These are some of the thoughts I’ve had in relation to the BloggerCon Overload session led by Robert Scoble. A lot of the discussion was focused at how to navigate the deluge of information that comes from being subscribed to a lot of blogs. Possible solutions raised were collaborative filtering and recommendation systems (such as the attention.xml effort), additional metadata, and filtering by intermediaries. There’s another parallel problem in how to deal with there being millions of blogs, and how do you pick the blogs to read. I think the latter problem is more general. How does the average user end up being able to include blogs in their reading habits? How do we structure a system for end users that doesn’t impose the same kind of intermediary or chanel delivery system that blogs are supposed to work around?

I didn’t really hear any comments about looking at the real end user problem for this. Reading blogs is still very much a geek activity, except the cases where people have set up sites to syndicate other content and that’s how it makes it to the users. How could we integrate a set of tools so that the knitting story that Scoble tells applies to general users? Scoble spoke about looking up some crafts activity (I think it was knitting, maybe I’m wrong there though). He did a search on Technorati and found out who the mavens in that community were based on the linking habits. That’s fantastic! But not the kind of thing we can expect the average user to do. For me the question is more how do we make a system that uses that data like Scoble did, but applies an interface suitable for the average user? Is such a system even realistic? If so is it desirable? To a degree we already have an authority system based in linking in the way that Google does page ranking. So what would be differentiating about the system based on blogs instead of pages? Is the important aspect that we can subscribe to a resource? Or that we can “join in the conversation” thanks to Technorati or trackbacks or feedster?
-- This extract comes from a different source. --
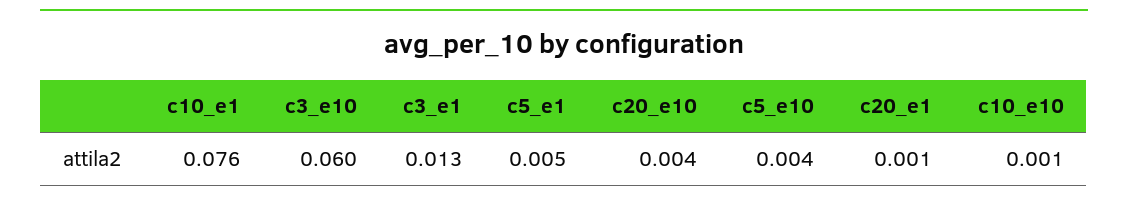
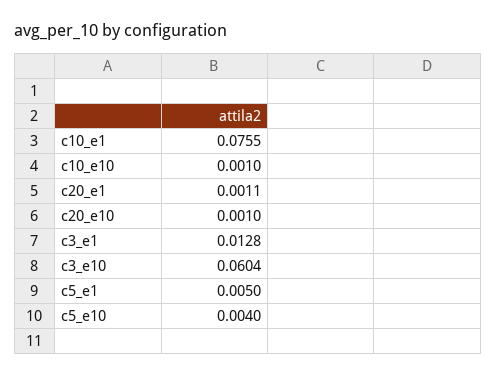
c20_e10: 0.004 -> 0.001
For me, the major advance in the habit of blogging is the recognition that there is value in loosely coupled group activity. That a group of people working together to discuss and monitor information are able to “emerge” interesting topics to the front of the content flow. That’s a reversal of what computer scientists and programmers normally look for. We tend to ignore the social issues and look for ways to use just the data itself to make new systems. The group action that arises in the blogosphere in general is a result not of one person having a great tool, but of a group of people being able to do little bits and peices. No one has authority, and yet the group can provide useful information from complex interactions. I think if we empower any one part of the system too much that system could break down. And that’s what I really think of when talking about how to make it possible to consume massive quantities of blog posts. We’re thinking about how to empower the parts that have traditionally worked, the A-list bloggers who currently get a lot of attention, so that they can do more. What we should be talking about is how to spread out the activity, not concentrate it. How do we get more people involved so that there is less filtering that needs to be done? The question in this area I think should follow the direction that attention.xml is taking. Not how do I read 15,000 posts, but how do I find the 10 other people who post exactly the 20 stories a day that I want to read? And of course, how can I continue to tune that list of 10 people so I don’t get locked into a static channel?